**Exercise input**
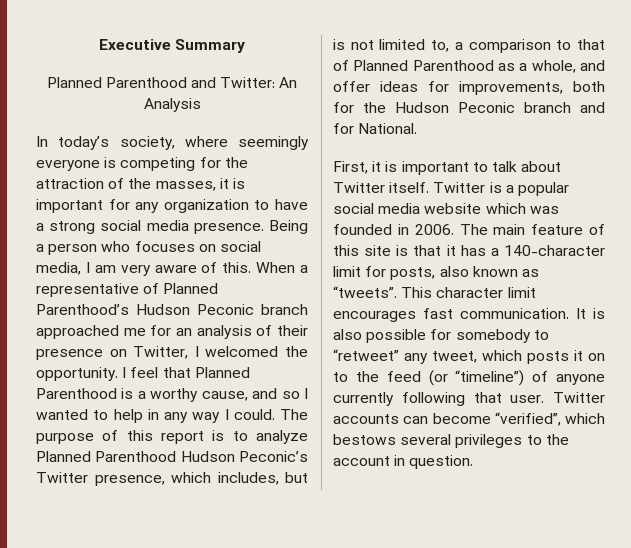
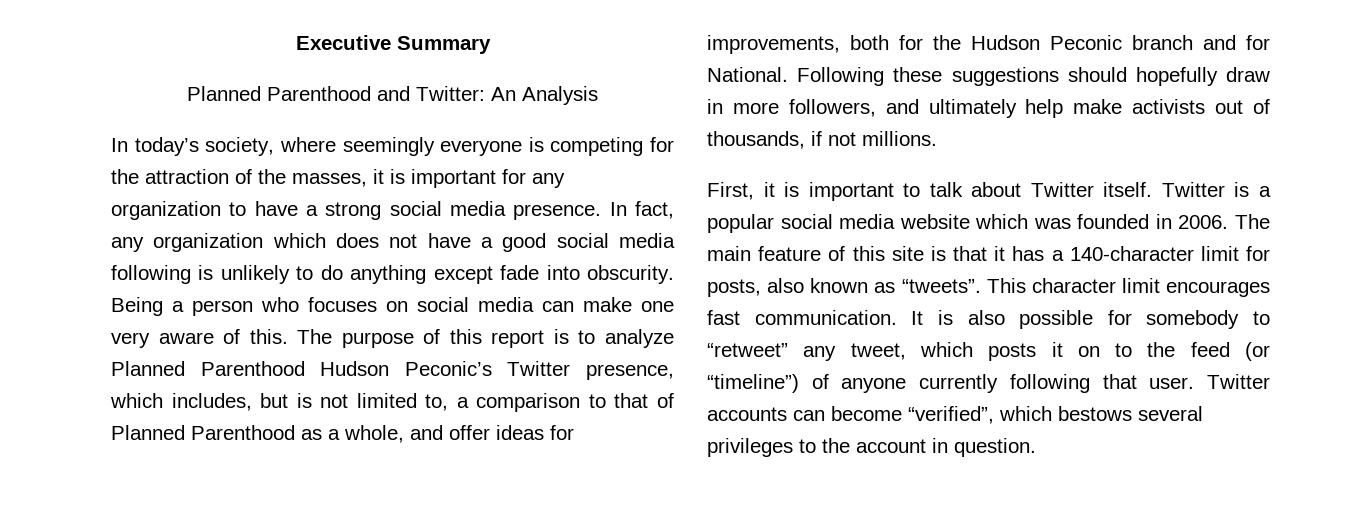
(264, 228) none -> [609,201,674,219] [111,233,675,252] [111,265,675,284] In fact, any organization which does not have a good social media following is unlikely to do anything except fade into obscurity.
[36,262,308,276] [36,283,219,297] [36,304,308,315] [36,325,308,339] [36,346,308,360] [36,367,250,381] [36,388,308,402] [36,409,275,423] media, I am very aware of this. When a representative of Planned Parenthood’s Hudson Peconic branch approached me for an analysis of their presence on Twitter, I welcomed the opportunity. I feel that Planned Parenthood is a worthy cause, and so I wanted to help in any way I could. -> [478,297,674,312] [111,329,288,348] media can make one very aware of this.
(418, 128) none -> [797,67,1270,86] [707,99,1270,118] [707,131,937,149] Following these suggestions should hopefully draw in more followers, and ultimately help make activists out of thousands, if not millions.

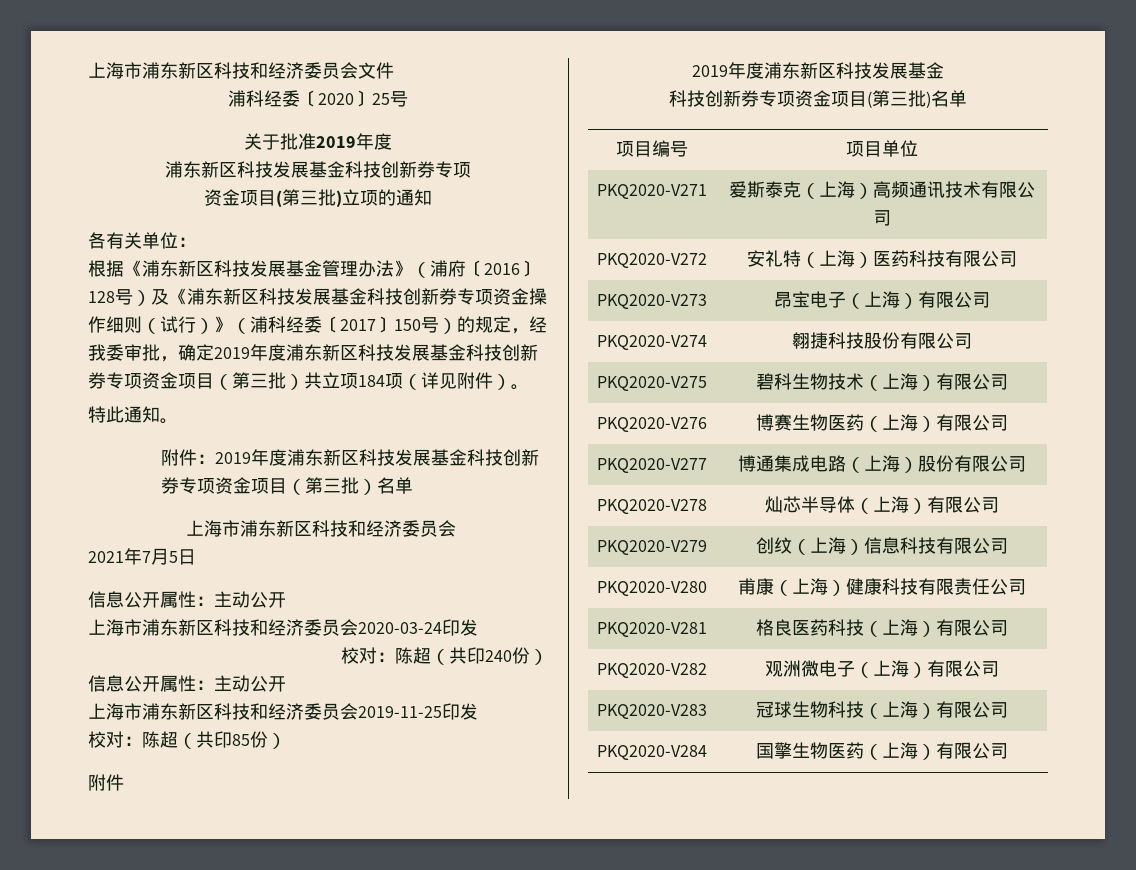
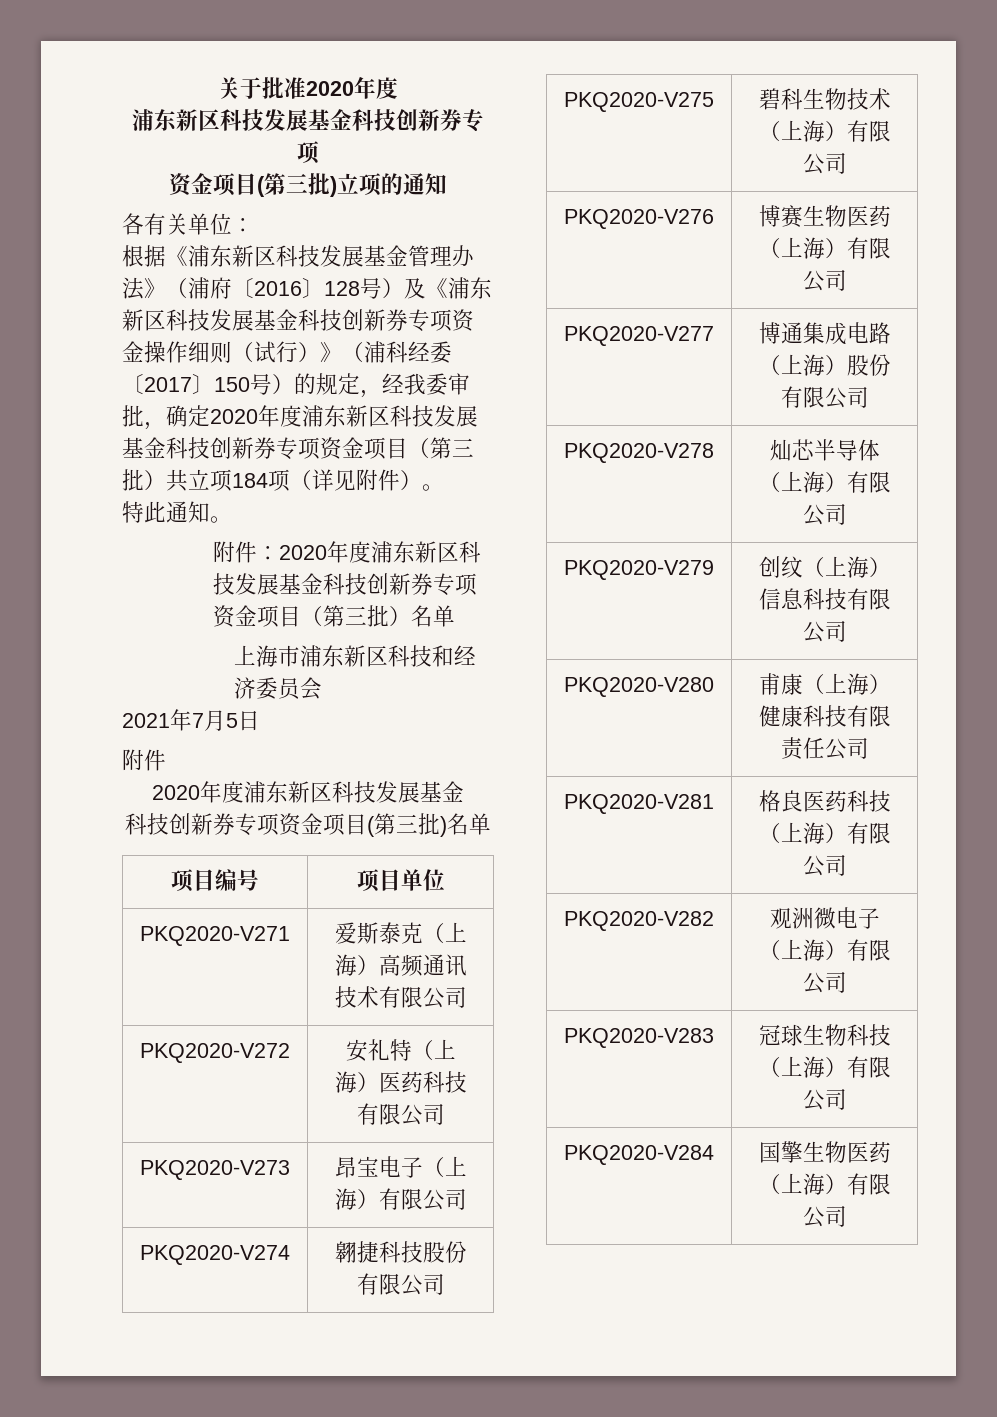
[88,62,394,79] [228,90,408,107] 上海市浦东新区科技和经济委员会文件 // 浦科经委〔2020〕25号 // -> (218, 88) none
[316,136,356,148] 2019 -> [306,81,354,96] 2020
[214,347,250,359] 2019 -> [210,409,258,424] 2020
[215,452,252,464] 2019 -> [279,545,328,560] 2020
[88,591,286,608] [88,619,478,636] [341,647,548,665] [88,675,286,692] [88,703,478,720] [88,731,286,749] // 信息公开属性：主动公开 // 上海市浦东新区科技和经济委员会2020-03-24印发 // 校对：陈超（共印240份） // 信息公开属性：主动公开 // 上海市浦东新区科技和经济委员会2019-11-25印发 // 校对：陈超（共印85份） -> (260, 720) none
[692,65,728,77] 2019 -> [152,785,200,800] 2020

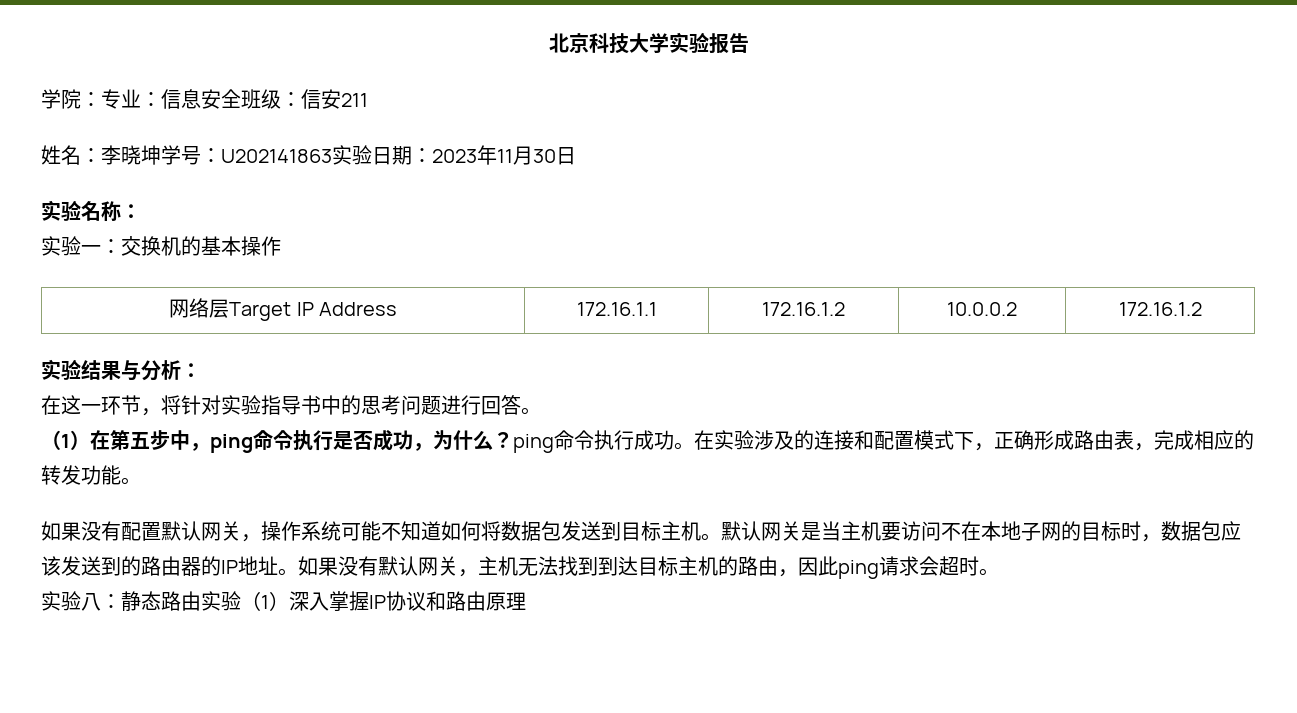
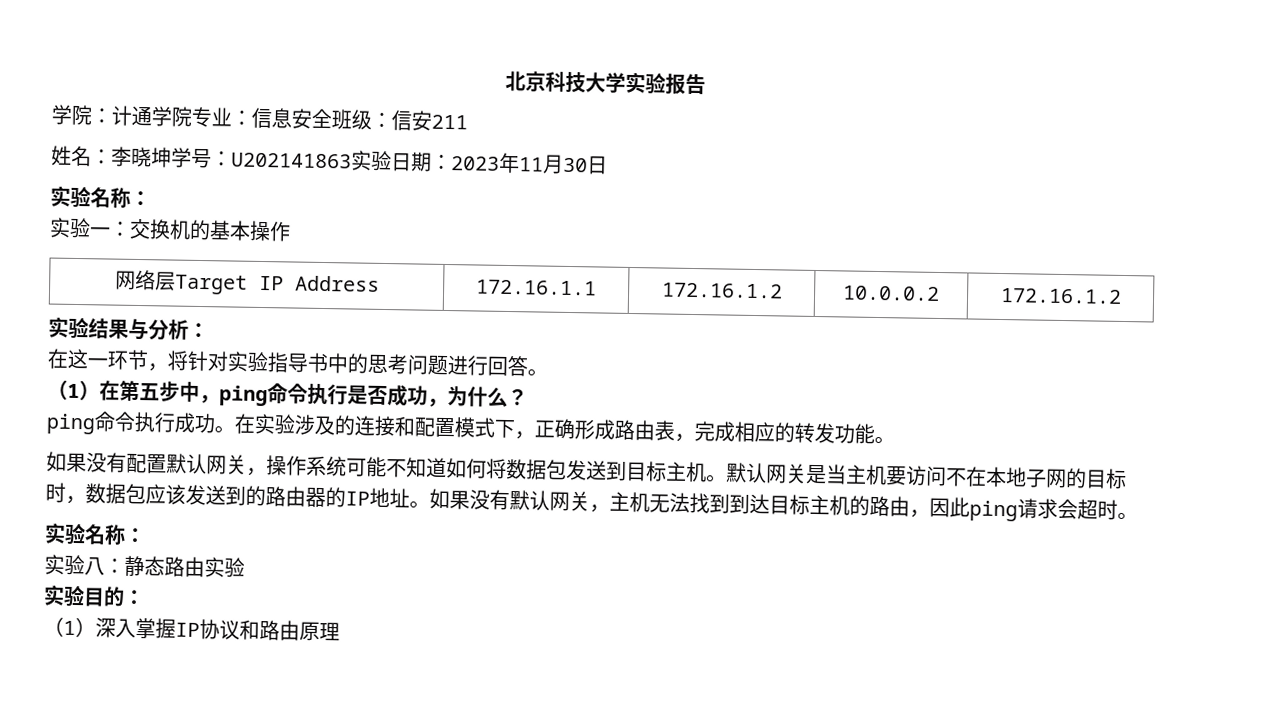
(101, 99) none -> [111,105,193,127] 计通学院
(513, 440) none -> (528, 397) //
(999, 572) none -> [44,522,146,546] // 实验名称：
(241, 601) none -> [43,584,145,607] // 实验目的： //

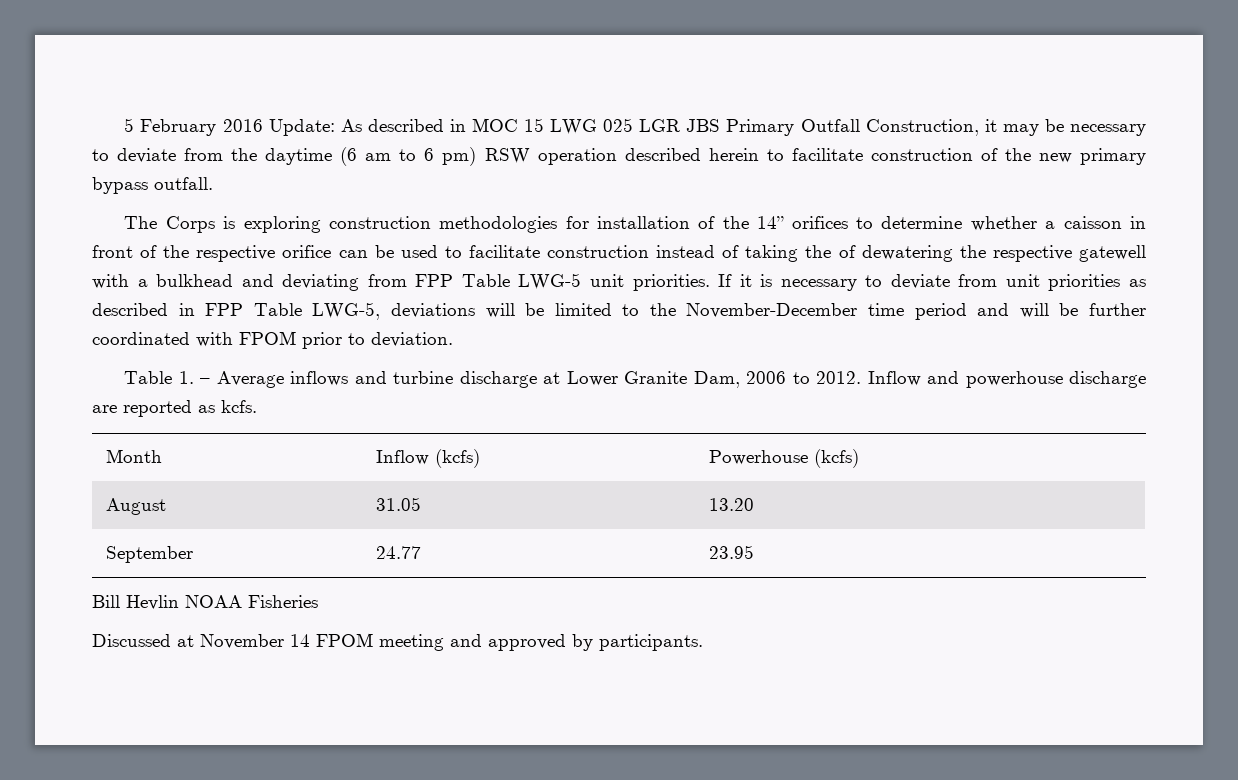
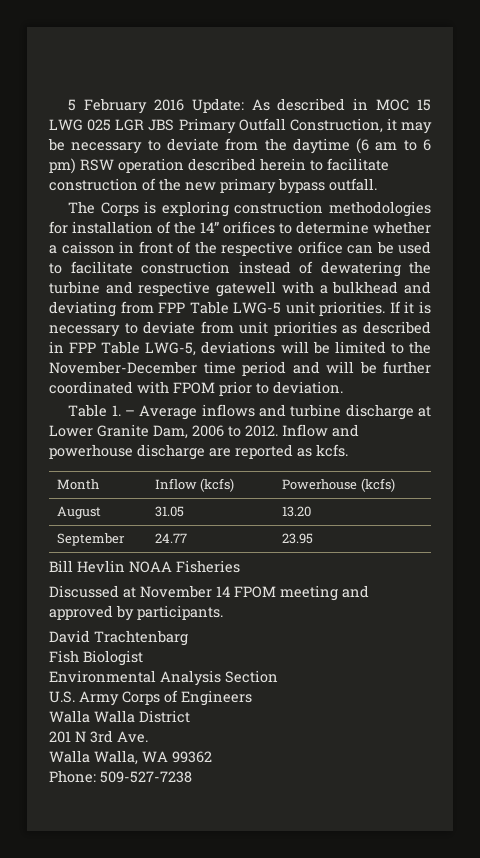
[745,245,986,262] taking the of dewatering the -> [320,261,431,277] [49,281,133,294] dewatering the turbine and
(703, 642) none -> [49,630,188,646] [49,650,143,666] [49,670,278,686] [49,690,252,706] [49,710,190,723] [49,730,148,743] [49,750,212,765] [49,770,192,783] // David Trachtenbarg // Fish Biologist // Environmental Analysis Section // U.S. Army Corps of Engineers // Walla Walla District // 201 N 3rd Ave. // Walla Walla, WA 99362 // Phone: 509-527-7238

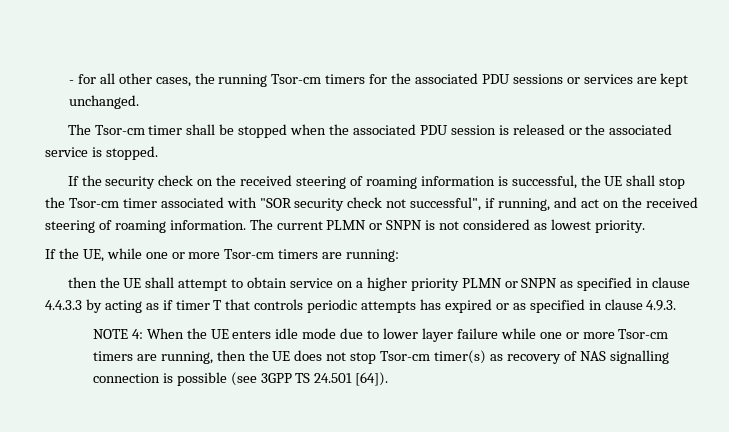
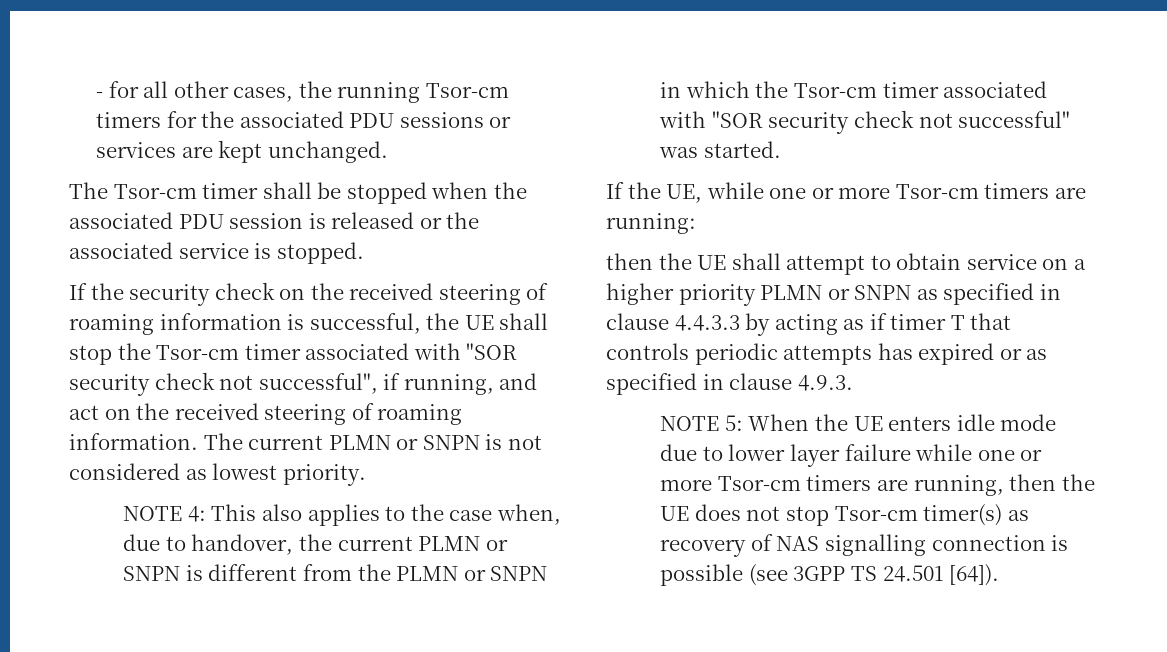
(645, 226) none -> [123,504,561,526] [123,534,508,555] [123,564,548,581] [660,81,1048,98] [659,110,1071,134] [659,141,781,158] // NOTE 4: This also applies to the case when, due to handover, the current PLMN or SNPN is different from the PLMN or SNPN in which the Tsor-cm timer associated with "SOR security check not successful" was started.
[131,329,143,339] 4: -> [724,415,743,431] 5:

**Task description**
Your copy should hold every entry exactly as written, but none of the pictures.

**Output of the task**
(264, 228) none -> [609,201,674,219] [111,233,675,252] [111,265,675,284] In fact, any organization which does not have a good social media following is unlikely to do anything except fade into obscurity.
[36,262,308,276] [36,283,219,297] [36,304,308,315] [36,325,308,339] [36,346,308,360] [36,367,250,381] [36,388,308,402] [36,409,275,423] media, I am very aware of this. When a representative of Planned Parenthood’s Hudson Peconic branch approached me for an analysis of their presence on Twitter, I welcomed the opportunity. I feel that Planned Parenthood is a worthy cause, and so I wanted to help in any way I could. -> [478,297,674,312] [111,329,288,348] media can make one very aware of this.
(418, 128) none -> [797,67,1270,86] [707,99,1270,118] [707,131,937,149] Following these suggestions should hopefully draw in more followers, and ultimately help make activists out of thousands, if not millions.

[88,62,394,79] [228,90,408,107] 上海市浦东新区科技和经济委员会文件 // 浦科经委〔2020〕25号 // -> (218, 88) none
[316,136,356,148] 2019 -> [306,81,354,96] 2020
[214,347,250,359] 2019 -> [210,409,258,424] 2020
[215,452,252,464] 2019 -> [279,545,328,560] 2020
[88,591,286,608] [88,619,478,636] [341,647,548,665] [88,675,286,692] [88,703,478,720] [88,731,286,749] // 信息公开属性：主动公开 // 上海市浦东新区科技和经济委员会2020-03-24印发 // 校对：陈超（共印240份） // 信息公开属性：主动公开 // 上海市浦东新区科技和经济委员会2019-11-25印发 // 校对：陈超（共印85份） -> (260, 720) none
[692,65,728,77] 2019 -> [152,785,200,800] 2020

(101, 99) none -> [111,105,193,127] 计通学院
(513, 440) none -> (528, 397) //
(999, 572) none -> [44,522,146,546] // 实验名称：
(241, 601) none -> [43,584,145,607] // 实验目的： //

[745,245,986,262] taking the of dewatering the -> [320,261,431,277] [49,281,133,294] dewatering the turbine and
(703, 642) none -> [49,630,188,646] [49,650,143,666] [49,670,278,686] [49,690,252,706] [49,710,190,723] [49,730,148,743] [49,750,212,765] [49,770,192,783] // David Trachtenbarg // Fish Biologist // Environmental Analysis Section // U.S. Army Corps of Engineers // Walla Walla District // 201 N 3rd Ave. // Walla Walla, WA 99362 // Phone: 509-527-7238

(645, 226) none -> [123,504,561,526] [123,534,508,555] [123,564,548,581] [660,81,1048,98] [659,110,1071,134] [659,141,781,158] // NOTE 4: This also applies to the case when, due to handover, the current PLMN or SNPN is different from the PLMN or SNPN in which the Tsor-cm timer associated with "SOR security check not successful" was started.
[131,329,143,339] 4: -> [724,415,743,431] 5:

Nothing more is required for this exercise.